[Saved data entries]

※ ※ ※

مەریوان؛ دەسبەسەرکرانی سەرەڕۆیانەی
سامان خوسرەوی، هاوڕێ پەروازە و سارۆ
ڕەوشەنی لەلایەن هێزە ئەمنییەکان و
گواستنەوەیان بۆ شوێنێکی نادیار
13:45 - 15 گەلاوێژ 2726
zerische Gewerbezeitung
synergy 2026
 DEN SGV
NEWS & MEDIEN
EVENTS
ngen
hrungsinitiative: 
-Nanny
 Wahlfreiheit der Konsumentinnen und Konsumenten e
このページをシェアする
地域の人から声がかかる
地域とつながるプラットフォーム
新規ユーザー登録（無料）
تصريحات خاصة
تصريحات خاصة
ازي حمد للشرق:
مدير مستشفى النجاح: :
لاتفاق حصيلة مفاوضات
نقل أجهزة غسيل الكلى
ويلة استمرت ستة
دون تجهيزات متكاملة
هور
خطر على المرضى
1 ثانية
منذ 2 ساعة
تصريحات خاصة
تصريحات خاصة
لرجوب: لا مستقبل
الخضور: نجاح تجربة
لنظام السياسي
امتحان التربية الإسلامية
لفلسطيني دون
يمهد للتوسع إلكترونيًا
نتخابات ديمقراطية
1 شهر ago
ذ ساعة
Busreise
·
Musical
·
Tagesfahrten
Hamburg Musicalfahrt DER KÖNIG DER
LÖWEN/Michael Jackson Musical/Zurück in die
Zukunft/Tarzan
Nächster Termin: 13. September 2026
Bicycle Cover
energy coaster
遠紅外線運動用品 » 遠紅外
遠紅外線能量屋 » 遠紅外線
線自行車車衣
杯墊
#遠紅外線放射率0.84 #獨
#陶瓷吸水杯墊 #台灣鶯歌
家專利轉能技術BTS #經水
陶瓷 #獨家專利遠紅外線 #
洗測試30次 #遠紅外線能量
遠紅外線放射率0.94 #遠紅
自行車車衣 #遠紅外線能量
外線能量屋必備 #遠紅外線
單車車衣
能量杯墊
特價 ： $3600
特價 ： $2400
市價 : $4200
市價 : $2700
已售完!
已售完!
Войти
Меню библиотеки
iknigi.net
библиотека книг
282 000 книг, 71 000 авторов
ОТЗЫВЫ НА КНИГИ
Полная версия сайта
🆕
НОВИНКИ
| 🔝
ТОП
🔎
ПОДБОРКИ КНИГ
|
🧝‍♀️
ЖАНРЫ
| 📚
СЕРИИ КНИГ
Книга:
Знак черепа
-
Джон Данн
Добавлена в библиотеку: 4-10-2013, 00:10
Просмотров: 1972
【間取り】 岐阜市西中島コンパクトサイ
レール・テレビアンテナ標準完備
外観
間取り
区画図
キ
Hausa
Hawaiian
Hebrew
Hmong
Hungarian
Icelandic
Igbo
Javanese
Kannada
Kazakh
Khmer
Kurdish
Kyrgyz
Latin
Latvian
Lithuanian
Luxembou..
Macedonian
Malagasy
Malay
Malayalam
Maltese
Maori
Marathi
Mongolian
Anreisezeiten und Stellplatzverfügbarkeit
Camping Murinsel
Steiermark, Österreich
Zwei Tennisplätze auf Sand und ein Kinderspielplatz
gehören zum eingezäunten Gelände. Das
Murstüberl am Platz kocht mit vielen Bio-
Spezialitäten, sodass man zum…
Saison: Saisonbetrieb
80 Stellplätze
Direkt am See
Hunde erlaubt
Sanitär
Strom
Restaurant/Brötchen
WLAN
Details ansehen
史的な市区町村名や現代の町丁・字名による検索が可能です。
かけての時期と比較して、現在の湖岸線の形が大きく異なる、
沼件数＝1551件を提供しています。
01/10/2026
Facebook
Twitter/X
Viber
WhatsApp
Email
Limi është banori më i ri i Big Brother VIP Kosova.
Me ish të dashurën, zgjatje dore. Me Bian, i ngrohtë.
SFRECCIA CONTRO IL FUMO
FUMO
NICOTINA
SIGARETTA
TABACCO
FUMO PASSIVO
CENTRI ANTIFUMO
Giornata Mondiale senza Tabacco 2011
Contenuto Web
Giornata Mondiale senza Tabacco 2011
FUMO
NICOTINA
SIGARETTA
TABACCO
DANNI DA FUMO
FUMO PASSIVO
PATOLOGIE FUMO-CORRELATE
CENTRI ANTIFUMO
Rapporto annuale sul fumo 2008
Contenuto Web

※ ※ ※

Reproduce all of the material above, line for line, with no changes.

● **Completed task**:
مەریوان؛ دەسبەسەرکرانی سەرەڕۆیانەی
سامان خوسرەوی، هاوڕێ پەروازە و سارۆ
ڕەوشەنی لەلایەن هێزە ئەمنییەکان و
گواستنەوەیان بۆ شوێنێکی نادیار
13:45 - 15 گەلاوێژ 2726
zerische Gewerbezeitung
synergy 2026
 DEN SGV
NEWS & MEDIEN
EVENTS
ngen
hrungsinitiative: 
-Nanny
 Wahlfreiheit der Konsumentinnen und Konsumenten e
このページをシェアする
地域の人から声がかかる
地域とつながるプラットフォーム
新規ユーザー登録（無料）
تصريحات خاصة
تصريحات خاصة
ازي حمد للشرق:
مدير مستشفى النجاح: :
لاتفاق حصيلة مفاوضات
نقل أجهزة غسيل الكلى
ويلة استمرت ستة
دون تجهيزات متكاملة
هور
خطر على المرضى
1 ثانية
منذ 2 ساعة
تصريحات خاصة
تصريحات خاصة
لرجوب: لا مستقبل
الخضور: نجاح تجربة
لنظام السياسي
امتحان التربية الإسلامية
لفلسطيني دون
يمهد للتوسع إلكترونيًا
نتخابات ديمقراطية
1 شهر ago
ذ ساعة
Busreise
·
Musical
·
Tagesfahrten
Hamburg Musicalfahrt DER KÖNIG DER
LÖWEN/Michael Jackson Musical/Zurück in die
Zukunft/Tarzan
Nächster Termin: 13. September 2026
Bicycle Cover
energy coaster
遠紅外線運動用品 » 遠紅外
遠紅外線能量屋 » 遠紅外線
線自行車車衣
杯墊
#遠紅外線放射率0.84 #獨
#陶瓷吸水杯墊 #台灣鶯歌
家專利轉能技術BTS #經水
陶瓷 #獨家專利遠紅外線 #
洗測試30次 #遠紅外線能量
遠紅外線放射率0.94 #遠紅
自行車車衣 #遠紅外線能量
外線能量屋必備 #遠紅外線
單車車衣
能量杯墊
特價 ： $3600
特價 ： $2400
市價 : $4200
市價 : $2700
已售完!
已售完!
Войти
Меню библиотеки
iknigi.net
библиотека книг
282 000 книг, 71 000 авторов
ОТЗЫВЫ НА КНИГИ
Полная версия сайта
🆕
НОВИНКИ
| 🔝
ТОП
🔎
ПОДБОРКИ КНИГ
|
🧝‍♀️
ЖАНРЫ
| 📚
СЕРИИ КНИГ
Книга:
Знак черепа
-
Джон Данн
Добавлена в библиотеку: 4-10-2013, 00:10
Просмотров: 1972
【間取り】 岐阜市西中島コンパクトサイ
レール・テレビアンテナ標準完備
外観
間取り
区画図
キ
Hausa
Hawaiian
Hebrew
Hmong
Hungarian
Icelandic
Igbo
Javanese
Kannada
Kazakh
Khmer
Kurdish
Kyrgyz
Latin
Latvian
Lithuanian
Luxembou..
Macedonian
Malagasy
Malay
Malayalam
Maltese
Maori
Marathi
Mongolian
Anreisezeiten und Stellplatzverfügbarkeit
Camping Murinsel
Steiermark, Österreich
Zwei Tennisplätze auf Sand und ein Kinderspielplatz
gehören zum eingezäunten Gelände. Das
Murstüberl am Platz kocht mit vielen Bio-
Spezialitäten, sodass man zum…
Saison: Saisonbetrieb
80 Stellplätze
Direkt am See
Hunde erlaubt
Sanitär
Strom
Restaurant/Brötchen
WLAN
Details ansehen
史的な市区町村名や現代の町丁・字名による検索が可能です。
かけての時期と比較して、現在の湖岸線の形が大きく異なる、
沼件数＝1551件を提供しています。
01/10/2026
Facebook
Twitter/X
Viber
WhatsApp
Email
Limi është banori më i ri i Big Brother VIP Kosova.
Me ish të dashurën, zgjatje dore. Me Bian, i ngrohtë.
SFRECCIA CONTRO IL FUMO
FUMO
NICOTINA
SIGARETTA
TABACCO
FUMO PASSIVO
CENTRI ANTIFUMO
Giornata Mondiale senza Tabacco 2011
Contenuto Web
Giornata Mondiale senza Tabacco 2011
FUMO
NICOTINA
SIGARETTA
TABACCO
DANNI DA FUMO
FUMO PASSIVO
PATOLOGIE FUMO-CORRELATE
CENTRI ANTIFUMO
Rapporto annuale sul fumo 2008
Contenuto Web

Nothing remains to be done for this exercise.